You probably will not find a repertoire that will fit you forever.  You undoubtly will change things up.  Hopefully for the right reasons, such as wanting to improve your understanding of chess, or of getting new weapons, and not, “My repertoire sucks, maybe I should learn the x opening.”  Well it probably isn’t your opening buddy, you are probably doing something else wrong and just need to figure it out before you go off an fire one of your penings!

 

Next time up, Using the list on my repertoire, and talking a bit about game analysis.

 

Have a good week folks.

6 thoughts on “How to choose a chess opening repertoire (Be The Nex You Part 2 chapter 2)

  1. So you hate facing the French, and you always seem to drop a pawn… Welcome to the club :) .

    Since we have similar feelings vs the French i’m gonna advice you to try and play what i play against it and see if you like it. And if you like it, you can even turn it into a habbit :) .

    Since you seem to drop a pawn anyway, why not do it deliberately and play the Wing Gambit (as Nigel Davies suggests in his Gambiteer book, or play Korchnoi Gambit. The latter even has a seal of approval from Kasparov! If it makes a difference… Books that cover the mentioned gambits; Gambiteer I (Wing Gambit) and Starting Out: 1 e4! (Korchnoi Gambit.

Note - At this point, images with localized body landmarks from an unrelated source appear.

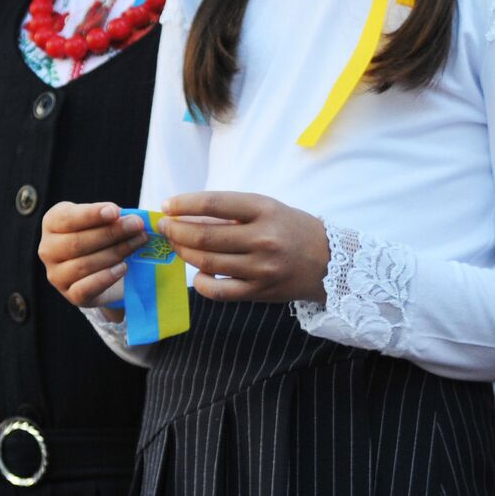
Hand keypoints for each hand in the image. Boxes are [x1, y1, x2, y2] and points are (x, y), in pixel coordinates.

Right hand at [40, 201, 146, 308]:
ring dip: (115, 252)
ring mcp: (57, 275)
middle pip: (76, 242)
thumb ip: (115, 218)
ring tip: (138, 242)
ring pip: (82, 265)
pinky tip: (123, 268)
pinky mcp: (71, 295)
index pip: (67, 218)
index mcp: (53, 223)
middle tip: (137, 225)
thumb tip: (134, 219)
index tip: (114, 211)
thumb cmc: (105, 236)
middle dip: (111, 232)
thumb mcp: (106, 221)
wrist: (107, 271)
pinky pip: (84, 289)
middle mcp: (48, 249)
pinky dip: (105, 278)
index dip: (91, 215)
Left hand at [159, 191, 331, 302]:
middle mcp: (263, 238)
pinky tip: (198, 273)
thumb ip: (232, 213)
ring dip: (183, 253)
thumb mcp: (269, 209)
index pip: (214, 204)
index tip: (167, 204)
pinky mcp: (259, 291)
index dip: (184, 204)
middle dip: (175, 230)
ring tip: (178, 246)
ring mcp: (261, 267)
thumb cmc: (292, 230)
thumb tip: (186, 215)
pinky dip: (200, 282)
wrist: (329, 261)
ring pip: (206, 262)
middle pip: (204, 236)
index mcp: (265, 210)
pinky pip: (218, 290)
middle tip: (165, 227)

Note: you should not expect your games to go like the ones i refered to in this comment. In time maybe. But not right away. Ofcourse, you could be a natural :) .

  2. Hey Wang!

    This is good stuff. I did indeed review the Emms book on my now defunct blog. I didn’t like the book very much. He really didn’t delve into principles.

    I liked an Edmar Mednis book better:

    I thought the Giddens books was cool but not really something to be read cover to cover.

    Tom G

  3. Btw, since you’re an Alekhine fan, did you ever consider playing 1. b3 as White? This guy did. And he was also a devoted Alekhinist! One thing’s for sure; playing 1. b3 will definitely save you time where opening theory is concerned… Oh, and whenever i play 1. e4 and face 1… c5 i play 2. c3.

  4. CMoB:
    I was thinking about the wing gambit. Only problem is, it is a pain to learn a new opening, so I will have to button up my black repertoire before I undertake any new stuff with the white pieces.

    tomg:
    I thouhgt it was you that reviewed the Emms book. Oh by the way, start your blog up again.

    BDK:
    Thanks, I’m in rarefied blog company now. Biggest thing is I wanted to spit this one out before school started, hope it’s useful.

  5. You know what; forget about those gambits i mentioned. After some long and hard thinking about with what to face the french once again and since these gambits (well atleast the wing gambit) don’t offer a life long solution to the french problem i’ve decided to switch to the Advance French. And i quote; The Advance French is not particularly theoretical. There are lines where White gambits the d-pawn where some theoretical knowledge is necessary but on the whole White can get by with a good feel for the ideas rather than knowledge of specific moves. ~ Byron Jacobs Mastering The Opening.